Directive:
Beginning at the top of the entries below, retype each line exactly until the line containing "to electronic protected health information" has been written out; include no pictures and no later lines.

Stored entries
■ ■ ■

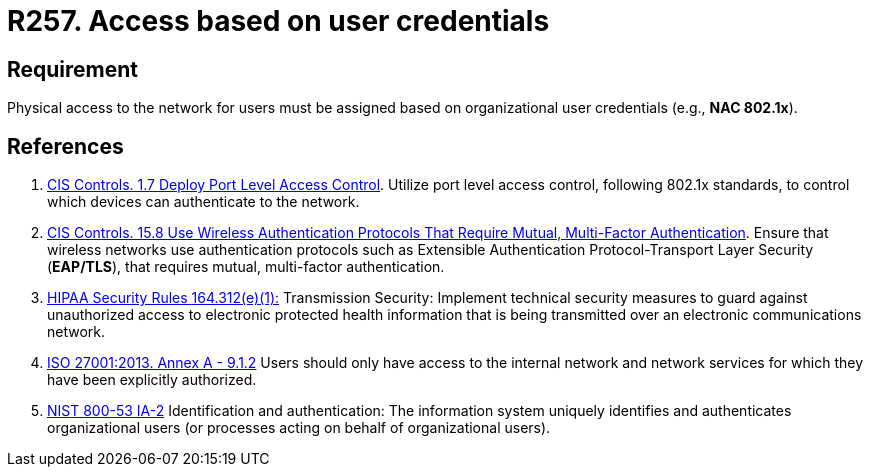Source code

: :slug: products/rules/list/257/
:category: networks
:description: This requirement establishes the importance of defining an access model based on organizational user credentials.
:keywords: Requirement, Security, Physical, Access, Network, Credentials, HIPAA, ISO, NIST, Rules, Ethical Hacking, Pentesting
:rules: yes

= R257. Access based on user credentials

== Requirement

Physical access to the network for users
must be assigned based on organizational user credentials
(e.g., **NAC 802.1x**).

== References

. [[r1]] link:https://www.cisecurity.org/controls/[CIS Controls. 1.7 Deploy Port Level Access Control].
Utilize port level access control, following 802.1x standards, to control which
devices can authenticate to the network.

. [[r2]] link:https://www.cisecurity.org/controls/[CIS Controls. 15.8 Use Wireless Authentication Protocols That Require Mutual,
Multi-Factor Authentication].
Ensure that wireless networks use authentication protocols such as Extensible
Authentication Protocol-Transport Layer Security (**EAP/TLS**),
that requires mutual, multi-factor authentication.

. [[r3]] link:https://www.law.cornell.edu/cfr/text/45/164.312[HIPAA Security Rules 164.312(e)(1):]
Transmission Security: Implement technical security measures
to guard against unauthorized access
to electronic protected health information
that is being transmitted over an electronic communications network.

. [[r4]] link:https://www.iso.org/obp/ui/#iso:std:54534:en[ISO 27001:2013. Annex A - 9.1.2]
Users should only have access to the internal network and network
services for which they have been explicitly authorized.

. [[r5]] link:https://nvd.nist.gov/800-53/Rev4/control/IA-2[NIST 800-53 IA-2]
Identification and authentication:
The information system uniquely identifies and authenticates
organizational users (or processes acting on behalf of organizational users).
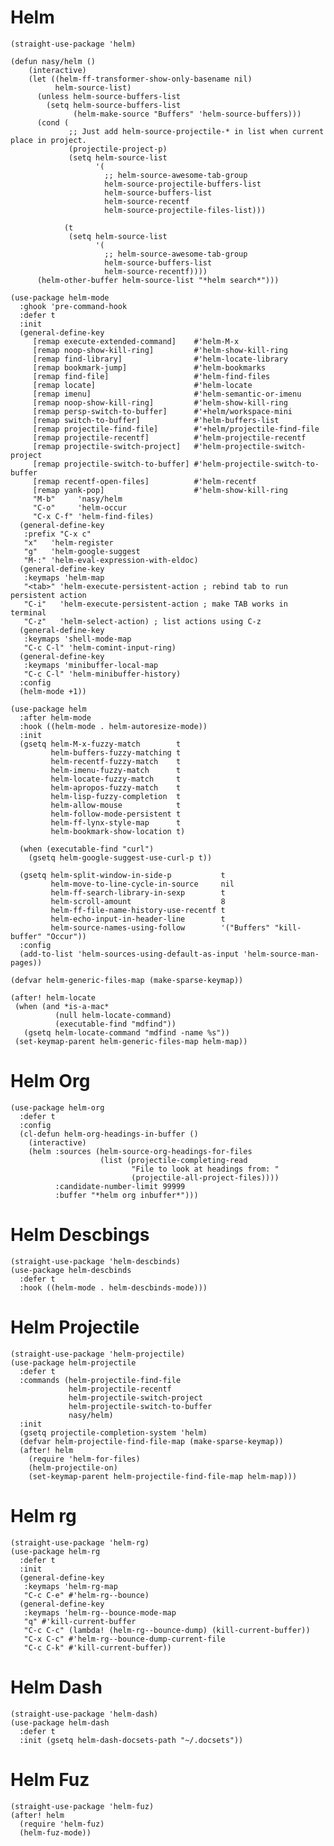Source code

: * Helm

#+begin_src elisp
  (straight-use-package 'helm)

  (defun nasy/helm ()
      (interactive)
      (let ((helm-ff-transformer-show-only-basename nil)
            helm-source-list)
        (unless helm-source-buffers-list
          (setq helm-source-buffers-list
                (helm-make-source "Buffers" 'helm-source-buffers)))
        (cond (
               ;; Just add helm-source-projectile-* in list when current place in project.
               (projectile-project-p)
               (setq helm-source-list
                     '(
                       ;; helm-source-awesome-tab-group
                       helm-source-projectile-buffers-list
                       helm-source-buffers-list
                       helm-source-recentf
                       helm-source-projectile-files-list)))

              (t
               (setq helm-source-list
                     '(
                       ;; helm-source-awesome-tab-group
                       helm-source-buffers-list
                       helm-source-recentf))))
        (helm-other-buffer helm-source-list "*helm search*")))

  (use-package helm-mode
    :ghook 'pre-command-hook
    :defer t
    :init
    (general-define-key
       [remap execute-extended-command]    #'helm-M-x
       [remap noop-show-kill-ring]         #'helm-show-kill-ring
       [remap find-library]                #'helm-locate-library
       [remap bookmark-jump]               #'helm-bookmarks
       [remap find-file]                   #'helm-find-files
       [remap locate]                      #'helm-locate
       [remap imenu]                       #'helm-semantic-or-imenu
       [remap noop-show-kill-ring]         #'helm-show-kill-ring
       [remap persp-switch-to-buffer]      #'+helm/workspace-mini
       [remap switch-to-buffer]            #'helm-buffers-list
       [remap projectile-find-file]        #'+helm/projectile-find-file
       [remap projectile-recentf]          #'helm-projectile-recentf
       [remap projectile-switch-project]   #'helm-projectile-switch-project
       [remap projectile-switch-to-buffer] #'helm-projectile-switch-to-buffer
       [remap recentf-open-files]          #'helm-recentf
       [remap yank-pop]                    #'helm-show-kill-ring
       "M-b"     'nasy/helm
       "C-o"     'helm-occur
       "C-x C-f" 'helm-find-files)
    (general-define-key
     :prefix "C-x c"
     "x"   'helm-register
     "g"   'helm-google-suggest
     "M-:" 'helm-eval-expression-with-eldoc)
    (general-define-key
     :keymaps 'helm-map
     "<tab>" 'helm-execute-persistent-action ; rebind tab to run persistent action
     "C-i"   'helm-execute-persistent-action ; make TAB works in terminal
     "C-z"   'helm-select-action) ; list actions using C-z
    (general-define-key
     :keymaps 'shell-mode-map
     "C-c C-l" 'helm-comint-input-ring)
    (general-define-key
     :keymaps 'minibuffer-local-map
     "C-c C-l" 'helm-minibuffer-history)
    :config
    (helm-mode +1))

  (use-package helm
    :after helm-mode
    :hook ((helm-mode . helm-autoresize-mode))
    :init
    (gsetq helm-M-x-fuzzy-match        t
           helm-buffers-fuzzy-matching t
           helm-recentf-fuzzy-match    t
           helm-imenu-fuzzy-match      t
           helm-locate-fuzzy-match     t
           helm-apropos-fuzzy-match    t
           helm-lisp-fuzzy-completion  t
           helm-allow-mouse            t
           helm-follow-mode-persistent t
           helm-ff-lynx-style-map      t
           helm-bookmark-show-location t)

    (when (executable-find "curl")
      (gsetq helm-google-suggest-use-curl-p t))

    (gsetq helm-split-window-in-side-p           t
           helm-move-to-line-cycle-in-source     nil
           helm-ff-search-library-in-sexp        t
           helm-scroll-amount                    8
           helm-ff-file-name-history-use-recentf t
           helm-echo-input-in-header-line        t
           helm-source-names-using-follow        '("Buffers" "kill-buffer" "Occur"))
    :config
    (add-to-list 'helm-sources-using-default-as-input 'helm-source-man-pages))

  (defvar helm-generic-files-map (make-sparse-keymap))

  (after! helm-locate
   (when (and *is-a-mac*
            (null helm-locate-command)
            (executable-find "mdfind"))
     (gsetq helm-locate-command "mdfind -name %s"))
   (set-keymap-parent helm-generic-files-map helm-map))
#+end_src

* Helm Org

#+begin_src elisp
  (use-package helm-org
    :defer t
    :config
    (cl-defun helm-org-headings-in-buffer ()
      (interactive)
      (helm :sources (helm-source-org-headings-for-files
                      (list (projectile-completing-read
                             "File to look at headings from: "
                             (projectile-all-project-files))))
            :candidate-number-limit 99999
            :buffer "*helm org inbuffer*")))
#+end_src

* Helm Descbings

#+begin_src elisp
  (straight-use-package 'helm-descbinds)
  (use-package helm-descbinds
    :defer t
    :hook ((helm-mode . helm-descbinds-mode)))
#+end_src

* Helm Projectile

#+begin_src elisp
  (straight-use-package 'helm-projectile)
  (use-package helm-projectile
    :defer t
    :commands (helm-projectile-find-file
               helm-projectile-recentf
               helm-projectile-switch-project
               helm-projectile-switch-to-buffer
               nasy/helm)
    :init
    (gsetq projectile-completion-system 'helm)
    (defvar helm-projectile-find-file-map (make-sparse-keymap))
    (after! helm
      (require 'helm-for-files)
      (helm-projectile-on)
      (set-keymap-parent helm-projectile-find-file-map helm-map)))
#+end_src

* Helm rg

#+begin_src elisp
  (straight-use-package 'helm-rg)
  (use-package helm-rg
    :defer t
    :init
    (general-define-key
     :keymaps 'helm-rg-map
     "C-c C-e" #'helm-rg--bounce)
    (general-define-key
     :keymaps 'helm-rg--bounce-mode-map
     "q" #'kill-current-buffer
     "C-c C-c" (lambda! (helm-rg--bounce-dump) (kill-current-buffer))
     "C-x C-c" #'helm-rg--bounce-dump-current-file
     "C-c C-k" #'kill-current-buffer))
#+end_src

* Helm Dash

#+begin_src elisp
  (straight-use-package 'helm-dash)
  (use-package helm-dash
    :defer t
    :init (gsetq helm-dash-docsets-path "~/.docsets"))
#+end_src

* Helm Fuz

#+begin_src elisp
  (straight-use-package 'helm-fuz)
  (after! helm
    (require 'helm-fuz)
    (helm-fuz-mode))
#+end_src
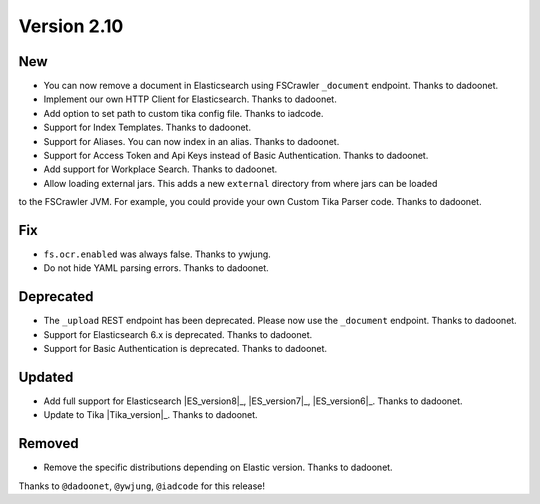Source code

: Version 2.10
============

New
---

* You can now remove a document in Elasticsearch using FSCrawler ``_document`` endpoint. Thanks to dadoonet.
* Implement our own HTTP Client for Elasticsearch. Thanks to dadoonet.
* Add option to set path to custom tika config file. Thanks to iadcode.
* Support for Index Templates. Thanks to dadoonet.
* Support for Aliases. You can now index in an alias. Thanks to dadoonet.
* Support for Access Token and Api Keys instead of Basic Authentication. Thanks to dadoonet.
* Add support for Workplace Search. Thanks to dadoonet.
* Allow loading external jars. This adds a new ``external`` directory from where jars can be loaded
to the FSCrawler JVM. For example, you could provide your own Custom Tika Parser code. Thanks to dadoonet.

Fix
---

* ``fs.ocr.enabled`` was always false. Thanks to ywjung.
* Do not hide YAML parsing errors. Thanks to dadoonet.

Deprecated
----------

* The ``_upload`` REST endpoint has been deprecated. Please now use the ``_document`` endpoint. Thanks to dadoonet.
* Support for Elasticsearch 6.x is deprecated. Thanks to dadoonet.
* Support for Basic Authentication is deprecated. Thanks to dadoonet.

Updated
-------

* Add full support for Elasticsearch |ES_version8|_, |ES_version7|_, |ES_version6|_. Thanks to dadoonet.
* Update to Tika |Tika_version|_. Thanks to dadoonet.

Removed
-------

* Remove the specific distributions depending on Elastic version. Thanks to dadoonet.

Thanks to ``@dadoonet``, ``@ywjung``, ``@iadcode``
for this release!
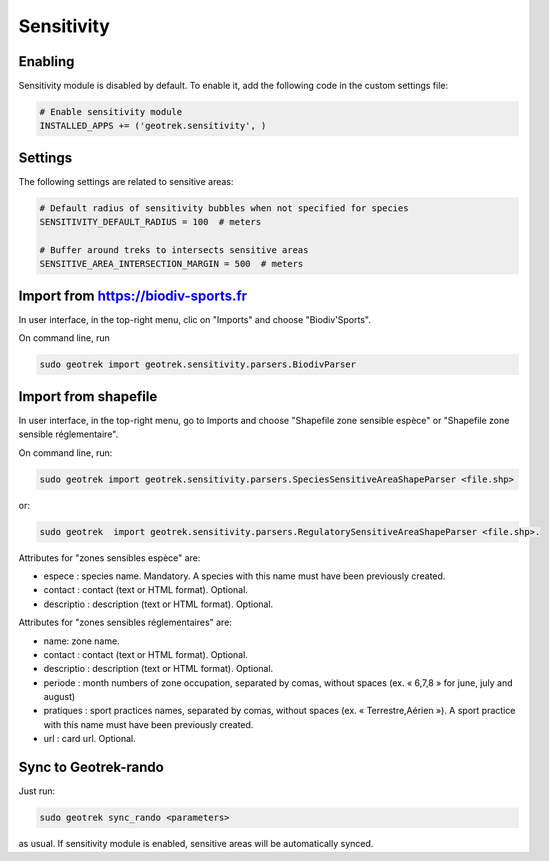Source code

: .. _sensitivity-section:

===========
Sensitivity
===========


Enabling
--------

Sensitivity module is disabled by default.
To enable it, add the following code in the custom settings file:

.. code-block :: python

    # Enable sensitivity module
    INSTALLED_APPS += ('geotrek.sensitivity', )


Settings
--------

The following settings are related to sensitive areas:

.. code-block :: python

    # Default radius of sensitivity bubbles when not specified for species
    SENSITIVITY_DEFAULT_RADIUS = 100  # meters

    # Buffer around treks to intersects sensitive areas
    SENSITIVE_AREA_INTERSECTION_MARGIN = 500  # meters


Import from https://biodiv-sports.fr
------------------------------------

In user interface, in the top-right menu, clic on "Imports" and choose "Biodiv'Sports".

On command line, run

.. code-block :: bash

    sudo geotrek import geotrek.sensitivity.parsers.BiodivParser


Import from shapefile
---------------------

In user interface, in the top-right menu, go to Imports and choose "Shapefile zone sensible espèce"
or "Shapefile zone sensible réglementaire".

On command line, run:

.. code-block :: bash

    sudo geotrek import geotrek.sensitivity.parsers.SpeciesSensitiveAreaShapeParser <file.shp>

or:

.. code-block :: bash

    sudo geotrek  import geotrek.sensitivity.parsers.RegulatorySensitiveAreaShapeParser <file.shp>.

Attributes for "zones sensibles espèce" are:
 
* espece : species name. Mandatory. A species with this name must have been previously created.
* contact : contact (text or HTML format). Optional.
* descriptio : description (text or HTML format). Optional.

Attributes for "zones sensibles réglementaires" are:

* name: zone name.
* contact : contact (text or HTML format). Optional.
* descriptio : description (text or HTML format). Optional.
* periode : month numbers of zone occupation, separated by comas, without spaces (ex. « 6,7,8 » for june, july and august)
* pratiques : sport practices names, separated by comas, without spaces (ex. « Terrestre,Aérien »). A sport practice with this name must have been previously created.
* url : card url. Optional.


Sync to Geotrek-rando
---------------------

Just run:

.. code-block :: bash

    sudo geotrek sync_rando <parameters>
    
as usual. If sensitivity module is enabled, sensitive areas will be automatically synced.

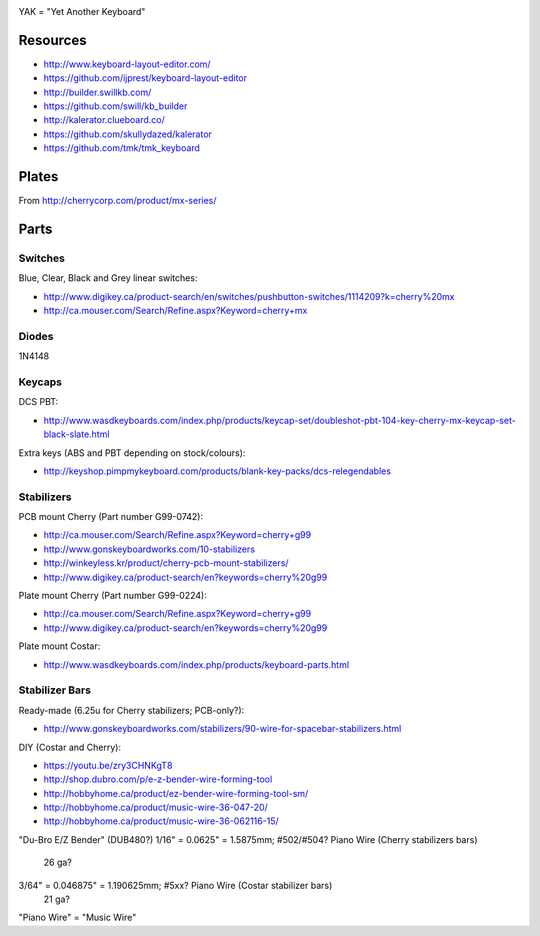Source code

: .. image:: yak.png

YAK = "Yet Another Keyboard"


Resources
=========

* http://www.keyboard-layout-editor.com/
* https://github.com/ijprest/keyboard-layout-editor

* http://builder.swillkb.com/
* https://github.com/swill/kb_builder

* http://kalerator.clueboard.co/
* https://github.com/skullydazed/kalerator

* https://github.com/tmk/tmk_keyboard


Plates
======

.. image:: plate_switch_holes.png

.. image:: plate_stabilizer_holes.png

.. image:: plate_spacebar_holes.png

From http://cherrycorp.com/product/mx-series/


Parts
=====


Switches
--------

Blue, Clear, Black and Grey linear switches:

* http://www.digikey.ca/product-search/en/switches/pushbutton-switches/1114209?k=cherry%20mx
* http://ca.mouser.com/Search/Refine.aspx?Keyword=cherry+mx


Diodes
------

1N4148


Keycaps
-------

DCS PBT:

* http://www.wasdkeyboards.com/index.php/products/keycap-set/doubleshot-pbt-104-key-cherry-mx-keycap-set-black-slate.html

Extra keys (ABS and PBT depending on stock/colours):

* http://keyshop.pimpmykeyboard.com/products/blank-key-packs/dcs-relegendables


Stabilizers
-----------

PCB mount Cherry (Part number G99-0742):

* http://ca.mouser.com/Search/Refine.aspx?Keyword=cherry+g99
* http://www.gonskeyboardworks.com/10-stabilizers
* http://winkeyless.kr/product/cherry-pcb-mount-stabilizers/
* http://www.digikey.ca/product-search/en?keywords=cherry%20g99

Plate mount Cherry (Part number G99-0224):

* http://ca.mouser.com/Search/Refine.aspx?Keyword=cherry+g99
* http://www.digikey.ca/product-search/en?keywords=cherry%20g99

Plate mount Costar:

* http://www.wasdkeyboards.com/index.php/products/keyboard-parts.html


Stabilizer Bars
---------------

Ready-made (6.25u for Cherry stabilizers; PCB-only?):

* http://www.gonskeyboardworks.com/stabilizers/90-wire-for-spacebar-stabilizers.html

DIY (Costar and Cherry):

* https://youtu.be/zry3CHNKgT8
* http://shop.dubro.com/p/e-z-bender-wire-forming-tool
* http://hobbyhome.ca/product/ez-bender-wire-forming-tool-sm/
* http://hobbyhome.ca/product/music-wire-36-047-20/
* http://hobbyhome.ca/product/music-wire-36-062116-15/

"Du-Bro E/Z Bender" (DUB480?)
1/16" = 0.0625" = 1.5875mm; #502/#504? Piano Wire (Cherry stabilizers bars)
  26 ga?
3/64" = 0.046875" = 1.190625mm; #5xx? Piano Wire (Costar stabilizer bars)
  21 ga?

"Piano Wire" = "Music Wire"
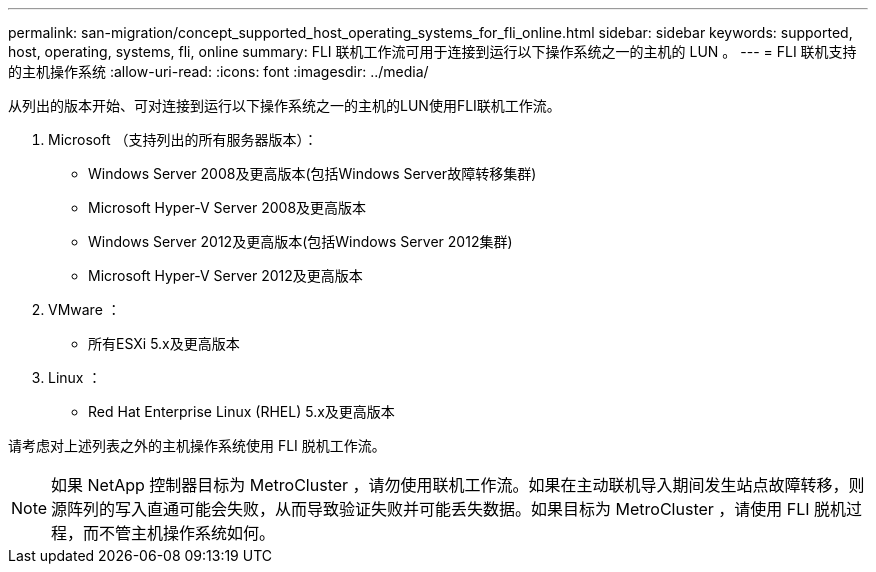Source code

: ---
permalink: san-migration/concept_supported_host_operating_systems_for_fli_online.html 
sidebar: sidebar 
keywords: supported, host, operating, systems, fli, online 
summary: FLI 联机工作流可用于连接到运行以下操作系统之一的主机的 LUN 。 
---
= FLI 联机支持的主机操作系统
:allow-uri-read: 
:icons: font
:imagesdir: ../media/


[role="lead"]
从列出的版本开始、可对连接到运行以下操作系统之一的主机的LUN使用FLI联机工作流。

. Microsoft （支持列出的所有服务器版本）：
+
** Windows Server 2008及更高版本(包括Windows Server故障转移集群)
** Microsoft Hyper-V Server 2008及更高版本
** Windows Server 2012及更高版本(包括Windows Server 2012集群)
** Microsoft Hyper-V Server 2012及更高版本


. VMware ：
+
** 所有ESXi 5.x及更高版本


. Linux ：
+
** Red Hat Enterprise Linux (RHEL) 5.x及更高版本




请考虑对上述列表之外的主机操作系统使用 FLI 脱机工作流。

[NOTE]
====
如果 NetApp 控制器目标为 MetroCluster ，请勿使用联机工作流。如果在主动联机导入期间发生站点故障转移，则源阵列的写入直通可能会失败，从而导致验证失败并可能丢失数据。如果目标为 MetroCluster ，请使用 FLI 脱机过程，而不管主机操作系统如何。

====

■ ■ ■

Exercise answer:
Source code

: :slug: products/rules/list/257/
:category: networks
:description: This requirement establishes the importance of defining an access model based on organizational user credentials.
:keywords: Requirement, Security, Physical, Access, Network, Credentials, HIPAA, ISO, NIST, Rules, Ethical Hacking, Pentesting
:rules: yes

= R257. Access based on user credentials

== Requirement

Physical access to the network for users
must be assigned based on organizational user credentials
(e.g., **NAC 802.1x**).

== References

. [[r1]] link:https://www.cisecurity.org/controls/[CIS Controls. 1.7 Deploy Port Level Access Control].
Utilize port level access control, following 802.1x standards, to control which
devices can authenticate to the network.

. [[r2]] link:https://www.cisecurity.org/controls/[CIS Controls. 15.8 Use Wireless Authentication Protocols That Require Mutual,
Multi-Factor Authentication].
Ensure that wireless networks use authentication protocols such as Extensible
Authentication Protocol-Transport Layer Security (**EAP/TLS**),
that requires mutual, multi-factor authentication.

. [[r3]] link:https://www.law.cornell.edu/cfr/text/45/164.312[HIPAA Security Rules 164.312(e)(1):]
Transmission Security: Implement technical security measures
to guard against unauthorized access
to electronic protected health information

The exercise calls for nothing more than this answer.